**** MATERIAL TO PROCESS ****

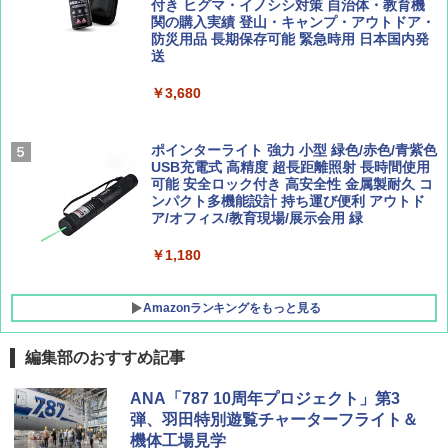
広げるだけ パッとサッとテント ブラックコ
付き ヒグマ・イノシシ対策 自治体・教育機
ーティング フルクローズ メッシュ 3-4人用
関の購入実績 登山・キャンプ・アウトドア・
簡単設置 ポップアップテント エクルベージ
防災用品 長期保存可能 緊急時用 日本国内発
AIRLINE（エアライン）2026年9月号【特
新しい日本地理 地図・統計・移動から読み
ュ(BC仕様) PATC-150B(EB)
送
集】ボーイング110周年を祝して！
解く (講談社現代新書)
￥9,990
￥3,680
￥1,760
￥1,540
[キャンパーズコレクション 山善] 傘みたいに
ポインターライト 強力 小型 緑色/赤色/青紫色
広げるだけ パッとサッとテント キューブ ブ
USB充電式 高精度 超長距離照射 長時間使用
ラックコーティング フルクローズ メッシュ 3
可能 安全ロック付き 高安全性 金属製耐久 コ
人用 簡単設置 ポップアップテント PATC-15
ンパクト多機能設計 持ち運び便利 アウトド
0B エクルベージュ
ア/オフィス/教育現場/展示会用 緑
￥10,990
￥1,180
Amazonランキングをもっと見る
編集部のおすすめ記事
ANA「787 10周年プロジェクト」第3
弾、羽田特別遊覧チャーターフライト＆
機体工場見学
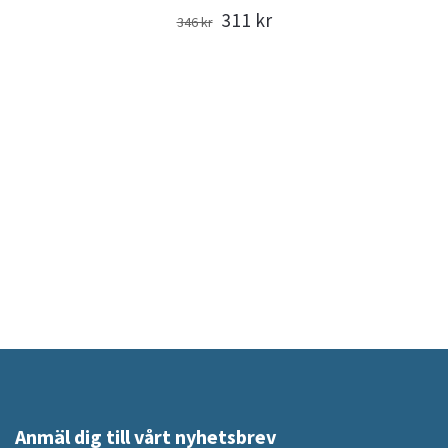
311 kr
346 kr
Anmäl dig till vårt nyhetsbrev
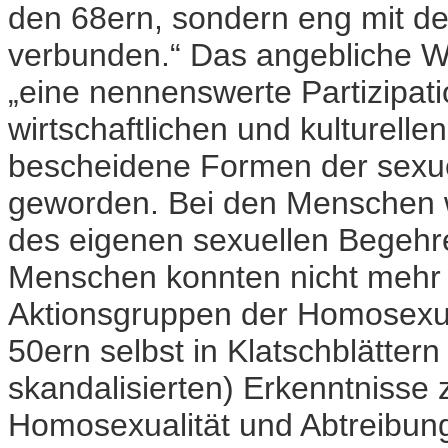
den 68ern, sondern eng mit d
verbunden.“ Das angebliche W
„eine nennenswerte Partizipat
wirtschaftlichen und kulturell
bescheidene Formen der sexu
geworden. Bei den Menschen w
des eigenen sexuellen Begehr
Menschen konnten nicht mehr 
Aktionsgruppen der Homosexue
50ern selbst in Klatschblättern 
skandalisierten) Erkenntnisse 
Homosexualität und Abtreibung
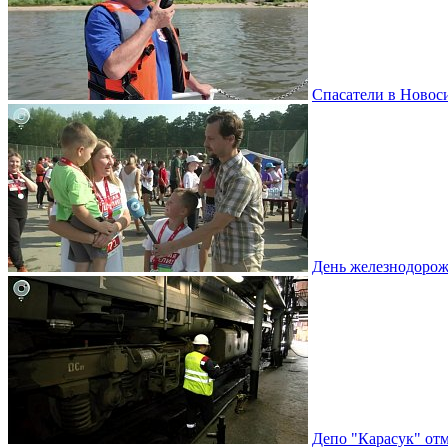
Спасатели в Новоси
День железнодорож
Депо "Карасук" отм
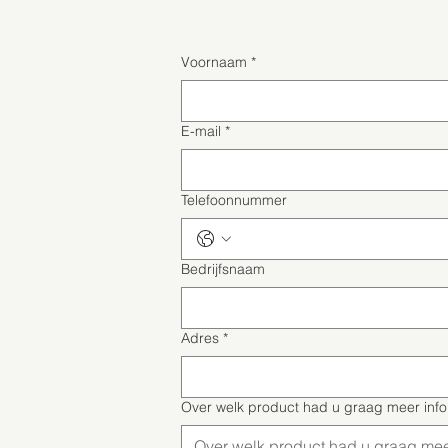
Voornaam
*
E-mail
*
Telefoonnummer
Bedrijfsnaam
Adres
*
Over welk product had u graag meer inf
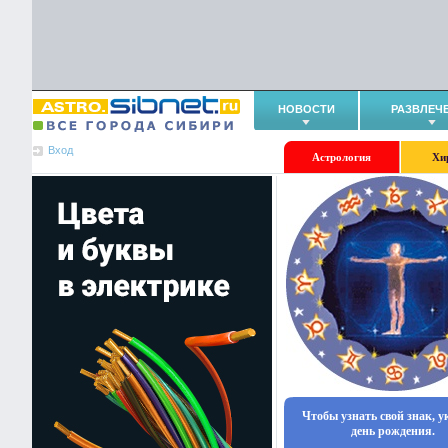
НОВОСТИ
РАЗВЛЕЧ
Вход
Астрология
Хи
Чтобы узнать свой знак, 
день рождения.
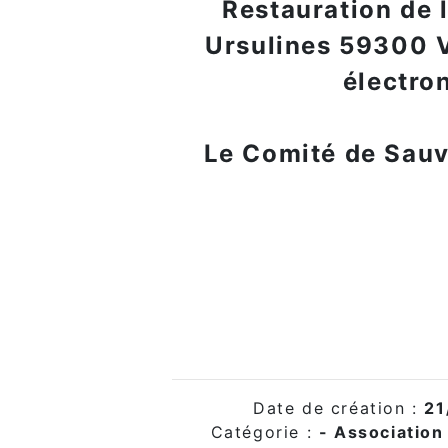
Restauration de 
Ursulines 59300 V
électro
Le Comité de Sauv
Date de création :
21
Catégorie :
- Association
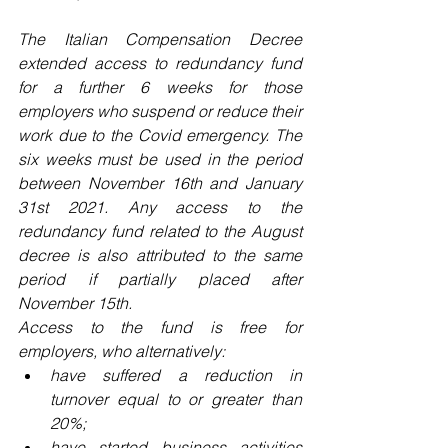
The Italian Compensation Decree 
extended access to redundancy fund 
for a further 6 weeks for those 
employers who suspend or reduce their 
work due to the Covid emergency. The 
six weeks must be used in the period 
between November 16th and January 
31st 2021. Any access to the 
redundancy fund related to the August 
decree is also attributed to the same 
period if partially placed after 
November 15th.
Access to the fund is free for 
employers, who alternatively:
have suffered a reduction in 
turnover equal to or greater than 
20%;
have started business activities 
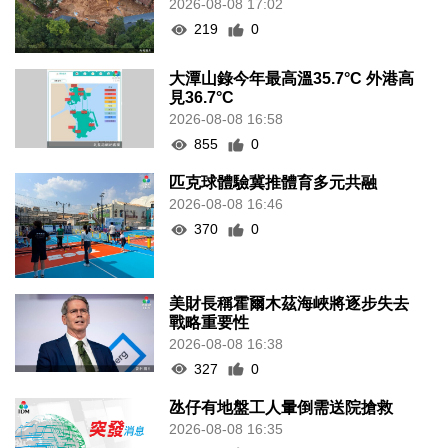
2026-08-08 17:02
219
0
大潭山錄今年最高溫35.7°C 外港高
見36.7°C
2026-08-08 16:58
855
0
匹克球體驗冀推體育多元共融
2026-08-08 16:46
370
0
美財長稱霍爾木茲海峽將逐步失去
戰略重要性
2026-08-08 16:38
327
0
氹仔有地盤工人暈倒需送院搶救
2026-08-08 16:35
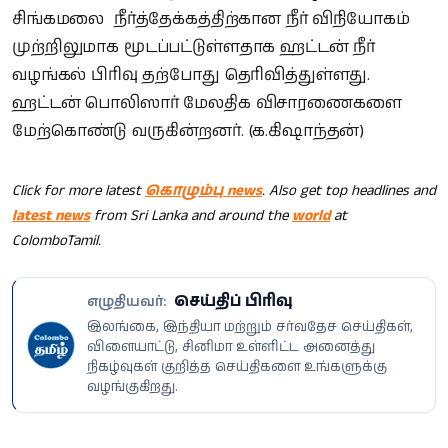
சிங்கமலை நீர்த்தேக்கத்திற்கான நீர் விநியோகம்
முற்றிலுமாக மூடப்பட்டுள்ளதாக ஹட்டன் நீர்
வழங்கல் பிரிவு தற்போது தெரிவித்துள்ளது.
ஹட்டன் பொலிஸார் மேலதிக விசாரணைகளை
மேற்கொண்டு வருகின்றனர். (க.கிஷாந்தன்)
Click for more latest
கொழும்பு news
. Also get top headlines and
latest news
from Sri Lanka and around the
world
at
ColomboTamil.
செய்திப் பிரிவு
எழுதியவர்:
இலங்கை, இந்தியா மற்றும் சர்வதேச செய்திகள்,
விளையாட்டு, சினிமா உள்ளிட்ட அனைத்து
நிகழ்வுகள் குறித்த செய்திகளை உங்களுக்கு
வழங்குகிறது.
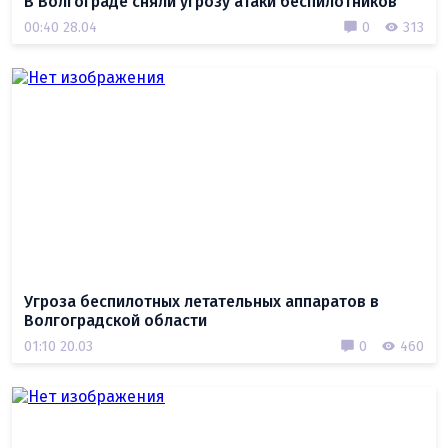
В Волгограде сняли угрозу атаки беспилотников
00:40 28.04
0
313
Угроза беспилотных летательных аппаратов в
Волгоградской области
01:10 20.03
0
460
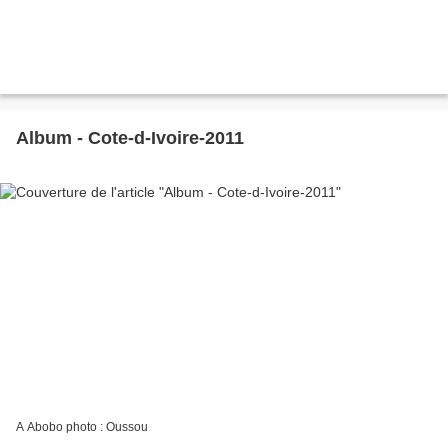
Album - Cote-d-Ivoire-2011
A Abobo photo : Oussou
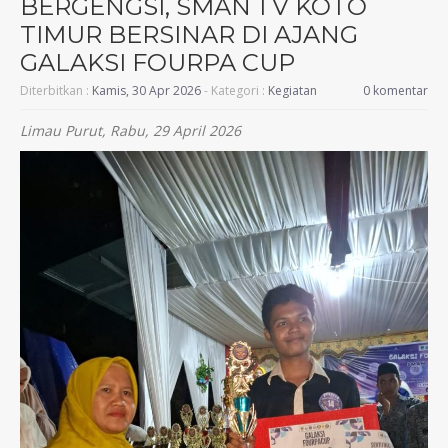
BERGENGSI, SMAN 1 V KOTO
TIMUR BERSINAR DI AJANG
GALAKSI FOURPA CUP
Diterbitkan :
Kamis, 30 Apr 2026
- Kategori :
Kegiatan
0 komentar
Limau Purut, Rabu, 29 April 2026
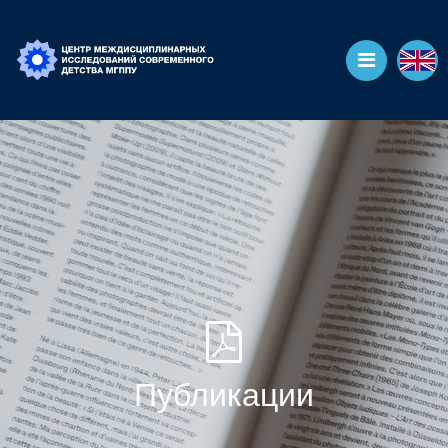
Публикации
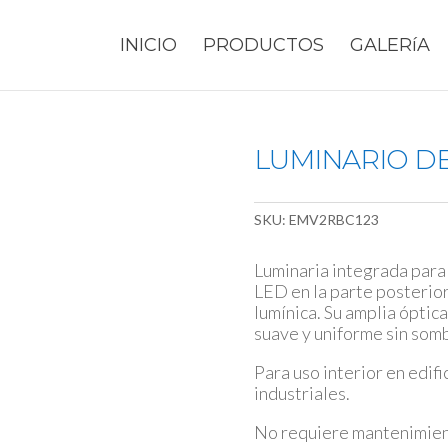
INICIO
PRODUCTOS
GALERíA
LUMINARIO D
SKU:
EMV2RBC123
Luminaria integrada para
LED en la parte posterior,
lumínica. Su amplia óptic
suave y uniforme sin somb
Para uso interior en edifi
industriales.
No requiere mantenimiento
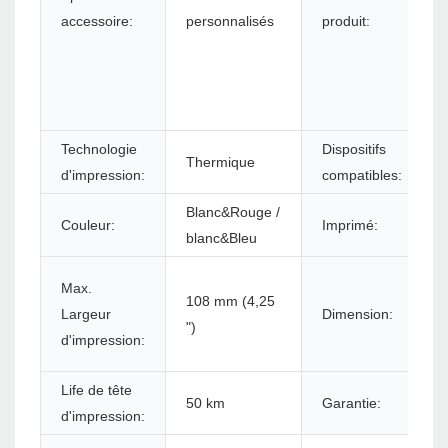
accessoire:
personnalisés
produit:
Technologie
Dispositifs
Thermique
d'impression:
compatibles:
Blanc&Rouge /
Couleur:
Imprimé:
blanc&Bleu
Max.
108 mm (4,25
Largeur
Dimension:
")
d'impression:
Life de tête
50 km
Garantie:
d'impression:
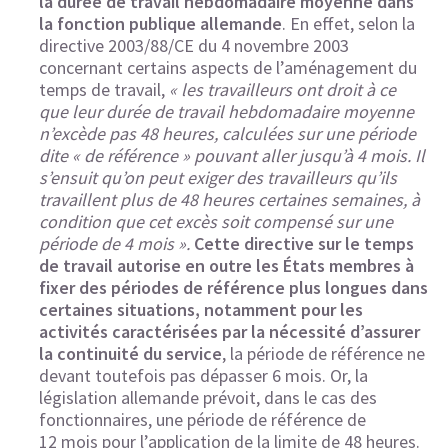
la durée de travail hebdomadaire moyenne dans
la fonction publique allemande
. En effet, selon la
directive 2003/88/CE du 4 novembre 2003
concernant certains aspects de l’aménagement du
temps de travail,
« les travailleurs ont droit à ce
que leur durée de travail hebdomadaire moyenne
n’excède pas 48 heures, calculées sur une période
dite « de référence » pouvant aller jusqu’à 4 mois. Il
s’ensuit qu’on peut exiger des travailleurs qu’ils
travaillent plus de 48 heures certaines semaines, à
condition que cet excès soit compensé sur une
période de 4 mois ».
Cette directive sur le temps
de travail autorise en outre les États membres à
fixer des périodes de référence plus longues dans
certaines situations, notamment pour les
activités caractérisées par la nécessité d’assurer
la continuité du service
, la période de référence ne
devant toutefois pas dépasser 6 mois. Or, la
législation allemande prévoit, dans le cas des
fonctionnaires, une période de référence de
12 mois pour l’application de la limite de 48 heures.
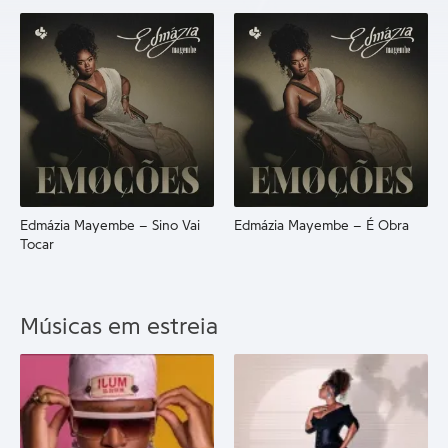
Edmázia Mayembe – Sino Vai
Edmázia Mayembe – É Obra
Tocar
Músicas em estreia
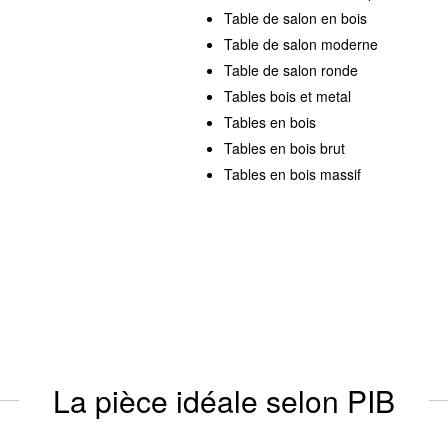
Table de salon en bois
Table de salon moderne
Table de salon ronde
Tables bois et metal
Tables en bois
Tables en bois brut
Tables en bois massif
La pièce idéale selon PIB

****

◆ **TASK DIRECTIONS**: Your answer is a single number: the count of lines in the records holding the string "Menschen".

◆ **RESPONSE AREA**: 2